- [WORK ITEM A]: Please rewrite the passage on logic levels and pulses between "The low logic level is represented" and "and low state.", inclusive, replacing "indeterminate logic range" with "undefined logic range".
- [WORK ITEM B]: Continue the passage on logic levels and pulses from the point where it stops.

The high logic level is represented by the binary digit "1". The voltage level for a high logic level depends on the technological standard used to design the system. Typically, the voltage value between 2 V and 5 V represents the high logic level or 1.
Low Logic Level
In a digital system, the low logic level is defined as the maximum voltage level for which the system will remain in the OFF state.
The low logic level is represented by the binary digit "0". Similar to the high logic level, the voltage level for a low logic level depends on the technology standard used to design the system. In actual practice, the voltage value between 0 V and 0.8 V represents the low logic level or logic 0.
In most practical digital system, the ground voltage is used to represent the low logic level.
Note − The voltage range between the voltage values 0.8 V and 2 V is known as the indeterminate logic range. If a digital signal lies between the value 0.8 and 2 V, the response of the system is not predictable.
What is a Pulse?
A pulse is a type of an electronic signal that can change suddenly between two possible states i.e., high state and low state.
The graph used to represent the transition of a pulse is called the pulse waveform. Pulses are very important in the operation of digital systems, communication systems, and many other electronics devices and circuits.
Depending on the switching characteristics, the pulses can be classified into the following two types −
- Positive Pulse − When a signal normally goes from low logic level to the high logic level and then returns to its normal low logic level, then it is called a positive pulse.
- Negative Pulse − When a signal normally goes from high logic level to the low logic level and then returns to its normal high logic level, then it is known as a negative pulse.

- [DATASET]:
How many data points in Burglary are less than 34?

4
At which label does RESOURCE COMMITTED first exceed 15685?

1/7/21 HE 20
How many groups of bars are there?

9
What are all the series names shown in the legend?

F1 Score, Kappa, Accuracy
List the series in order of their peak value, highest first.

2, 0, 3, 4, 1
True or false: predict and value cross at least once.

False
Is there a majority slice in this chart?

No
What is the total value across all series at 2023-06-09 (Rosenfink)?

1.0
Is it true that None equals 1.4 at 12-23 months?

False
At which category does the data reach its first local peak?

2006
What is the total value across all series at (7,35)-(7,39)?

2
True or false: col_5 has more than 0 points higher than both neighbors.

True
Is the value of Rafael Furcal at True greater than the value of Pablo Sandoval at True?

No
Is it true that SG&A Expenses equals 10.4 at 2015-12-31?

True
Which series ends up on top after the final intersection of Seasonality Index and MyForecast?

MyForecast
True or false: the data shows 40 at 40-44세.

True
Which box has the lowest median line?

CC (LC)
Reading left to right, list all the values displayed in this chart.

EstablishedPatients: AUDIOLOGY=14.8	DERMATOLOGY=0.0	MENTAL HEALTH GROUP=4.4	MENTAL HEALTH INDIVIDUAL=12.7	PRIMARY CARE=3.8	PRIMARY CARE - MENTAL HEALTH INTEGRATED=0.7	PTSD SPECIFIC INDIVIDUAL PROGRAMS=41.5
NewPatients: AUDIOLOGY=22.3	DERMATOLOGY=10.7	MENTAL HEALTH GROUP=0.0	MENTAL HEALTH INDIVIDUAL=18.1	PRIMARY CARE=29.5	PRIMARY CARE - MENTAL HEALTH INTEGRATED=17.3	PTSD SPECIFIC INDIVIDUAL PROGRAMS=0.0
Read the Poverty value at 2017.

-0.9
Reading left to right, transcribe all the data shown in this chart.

- [TASK RESULT A]:
The low logic level is represented by the binary digit "0". Similar to the high logic level, the voltage level for a low logic level depends on the technology standard used to design the system. In actual practice, the voltage value between 0 V and 0.8 V represents the low logic level or logic 0.
In most practical digital system, the ground voltage is used to represent the low logic level.
Note − The voltage range between the voltage values 0.8 V and 2 V is known as the undefined logic range. If a digital signal lies between the value 0.8 and 2 V, the response of the system is not predictable.
What is a Pulse?
A pulse is a type of an electronic signal that can change suddenly between two possible states i.e., high state and low state.

- [TASK RESULT B]:
The pulse waveforms for positive and negative pulses are depicted in the following figure.
A pulse has two edges namely, a leading edge and a trailing edge.
In the case of a positive pulse, the edge going from low logic level to high logic level is called the leading edge, and the edge going from high logic level to low logic level is called the trailing edge.
In the case of a negative pulse, the edge going from high logic level to low logic level is called the leading edge, whereas the edge going from low logic level to high logic level is called the trailing edge.
The positive and negative pulse waveforms shown in the above figure are ideal pulse waveforms, because their leading and trailing edges change instantaneously i.e., in zero time. But in actual practice, the edges of pulses do not change instantaneously from low logic level to high logic level or from high logic level to low logic level.
The pulse waveforms that take a finite time to change from low logic level to high logic level and vice-versa are known as non-ideal pulse waveforms.
In the case of a non-ideal pulse waveform, the time taken by the pulse to go from low logic level to high logic level is called the rise time. The time taken by the pulse to go from the high logic level to the low logic level is called the fall time.
Types of Pulse Waveforms
The pulse waveforms used in digital systems are mainly classified into the following two types −
Periodic Waveforms
A pulse waveform that repeats itself at regular intervals of time is called a periodic waveform. The time taken to complete one cycle is called the time period of the periodic waveform.
Non-periodic Waveforms
A pulse waveform which does not repeat itself at regular intervals of time is termed as a non-periodic or aperiodic waveform.
Conclusion
In conclusion, "logic level" is a concept used in digital systems to represent the state of the system. There are two possible logic levels in the case of digital systems namely, high logic level and low logic level. The high logic level is represented by the binary 1 while the low logic level is represented by the binary 0.
The graphical representation of a digital signal or a pulse is termed as the "pulse waveform". Pulse waveforms are used to represent the transition of a pulse or digital signal or the states of a digital system. In this chapter, we have discussed the concept of logic levels and pulse waveforms. In the next chapter, we will learn about "components of a digital system".